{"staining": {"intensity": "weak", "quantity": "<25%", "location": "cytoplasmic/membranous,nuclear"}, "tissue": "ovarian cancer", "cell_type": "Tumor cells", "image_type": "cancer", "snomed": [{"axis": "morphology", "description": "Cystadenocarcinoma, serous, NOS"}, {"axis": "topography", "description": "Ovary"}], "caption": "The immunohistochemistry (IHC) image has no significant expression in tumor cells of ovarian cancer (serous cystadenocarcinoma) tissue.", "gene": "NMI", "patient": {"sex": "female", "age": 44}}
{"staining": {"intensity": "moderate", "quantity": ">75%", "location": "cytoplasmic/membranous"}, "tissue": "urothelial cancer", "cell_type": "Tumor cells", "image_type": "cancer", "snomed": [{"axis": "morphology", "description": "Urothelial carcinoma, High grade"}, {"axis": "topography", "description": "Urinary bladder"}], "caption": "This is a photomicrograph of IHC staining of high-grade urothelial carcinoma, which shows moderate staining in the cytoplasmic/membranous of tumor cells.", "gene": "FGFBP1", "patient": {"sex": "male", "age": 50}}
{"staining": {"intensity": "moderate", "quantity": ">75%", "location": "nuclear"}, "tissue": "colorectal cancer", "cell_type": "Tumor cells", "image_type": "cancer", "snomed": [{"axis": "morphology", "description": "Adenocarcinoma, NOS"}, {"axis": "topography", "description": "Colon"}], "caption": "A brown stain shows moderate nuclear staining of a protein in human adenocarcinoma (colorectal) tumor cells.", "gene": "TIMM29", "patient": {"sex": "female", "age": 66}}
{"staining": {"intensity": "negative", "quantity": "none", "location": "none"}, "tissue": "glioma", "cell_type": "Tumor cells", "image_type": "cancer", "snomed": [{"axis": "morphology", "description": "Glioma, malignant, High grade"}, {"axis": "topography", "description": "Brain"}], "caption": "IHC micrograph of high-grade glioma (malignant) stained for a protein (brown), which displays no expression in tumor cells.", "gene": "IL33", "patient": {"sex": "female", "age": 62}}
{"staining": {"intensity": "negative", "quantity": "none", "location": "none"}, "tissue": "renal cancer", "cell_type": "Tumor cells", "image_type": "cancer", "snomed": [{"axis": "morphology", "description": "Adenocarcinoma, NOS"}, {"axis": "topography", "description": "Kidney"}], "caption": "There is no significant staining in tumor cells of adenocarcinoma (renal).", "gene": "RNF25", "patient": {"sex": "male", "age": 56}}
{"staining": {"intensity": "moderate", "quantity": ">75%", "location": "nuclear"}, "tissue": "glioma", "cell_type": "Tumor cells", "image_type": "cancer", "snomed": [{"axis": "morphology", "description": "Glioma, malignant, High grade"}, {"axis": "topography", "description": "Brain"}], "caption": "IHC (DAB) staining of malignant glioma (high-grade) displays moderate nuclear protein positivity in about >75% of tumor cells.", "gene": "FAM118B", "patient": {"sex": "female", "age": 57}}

------------------------------------------------------------

* **WHAT TO DO**
Copy out each entry once more, character for character.

* **REPLY**
{"staining": {"intensity": "weak", "quantity": "<25%", "location": "cytoplasmic/membranous,nuclear"}, "tissue": "ovarian cancer", "cell_type": "Tumor cells", "image_type": "cancer", "snomed": [{"axis": "morphology", "description": "Cystadenocarcinoma, serous, NOS"}, {"axis": "topography", "description": "Ovary"}], "caption": "The immunohistochemistry (IHC) image has no significant expression in tumor cells of ovarian cancer (serous cystadenocarcinoma) tissue.", "gene": "NMI", "patient": {"sex": "female", "age": 44}}
{"staining": {"intensity": "moderate", "quantity": ">75%", "location": "cytoplasmic/membranous"}, "tissue": "urothelial cancer", "cell_type": "Tumor cells", "image_type": "cancer", "snomed": [{"axis": "morphology", "description": "Urothelial carcinoma, High grade"}, {"axis": "topography", "description": "Urinary bladder"}], "caption": "This is a photomicrograph of IHC staining of high-grade urothelial carcinoma, which shows moderate staining in the cytoplasmic/membranous of tumor cells.", "gene": "FGFBP1", "patient": {"sex": "male", "age": 50}}
{"staining": {"intensity": "moderate", "quantity": ">75%", "location": "nuclear"}, "tissue": "colorectal cancer", "cell_type": "Tumor cells", "image_type": "cancer", "snomed": [{"axis": "morphology", "description": "Adenocarcinoma, NOS"}, {"axis": "topography", "description": "Colon"}], "caption": "A brown stain shows moderate nuclear staining of a protein in human adenocarcinoma (colorectal) tumor cells.", "gene": "TIMM29", "patient": {"sex": "female", "age": 66}}
{"staining": {"intensity": "negative", "quantity": "none", "location": "none"}, "tissue": "glioma", "cell_type": "Tumor cells", "image_type": "cancer", "snomed": [{"axis": "morphology", "description": "Glioma, malignant, High grade"}, {"axis": "topography", "description": "Brain"}], "caption": "IHC micrograph of high-grade glioma (malignant) stained for a protein (brown), which displays no expression in tumor cells.", "gene": "IL33", "patient": {"sex": "female", "age": 62}}
{"staining": {"intensity": "negative", "quantity": "none", "location": "none"}, "tissue": "renal cancer", "cell_type": "Tumor cells", "image_type": "cancer", "snomed": [{"axis": "morphology", "description": "Adenocarcinoma, NOS"}, {"axis": "topography", "description": "Kidney"}], "caption": "There is no significant staining in tumor cells of adenocarcinoma (renal).", "gene": "RNF25", "patient": {"sex": "male", "age": 56}}
{"staining": {"intensity": "moderate", "quantity": ">75%", "location": "nuclear"}, "tissue": "glioma", "cell_type": "Tumor cells", "image_type": "cancer", "snomed": [{"axis": "morphology", "description": "Glioma, malignant, High grade"}, {"axis": "topography", "description": "Brain"}], "caption": "IHC (DAB) staining of malignant glioma (high-grade) displays moderate nuclear protein positivity in about >75% of tumor cells.", "gene": "FAM118B", "patient": {"sex": "female", "age": 57}}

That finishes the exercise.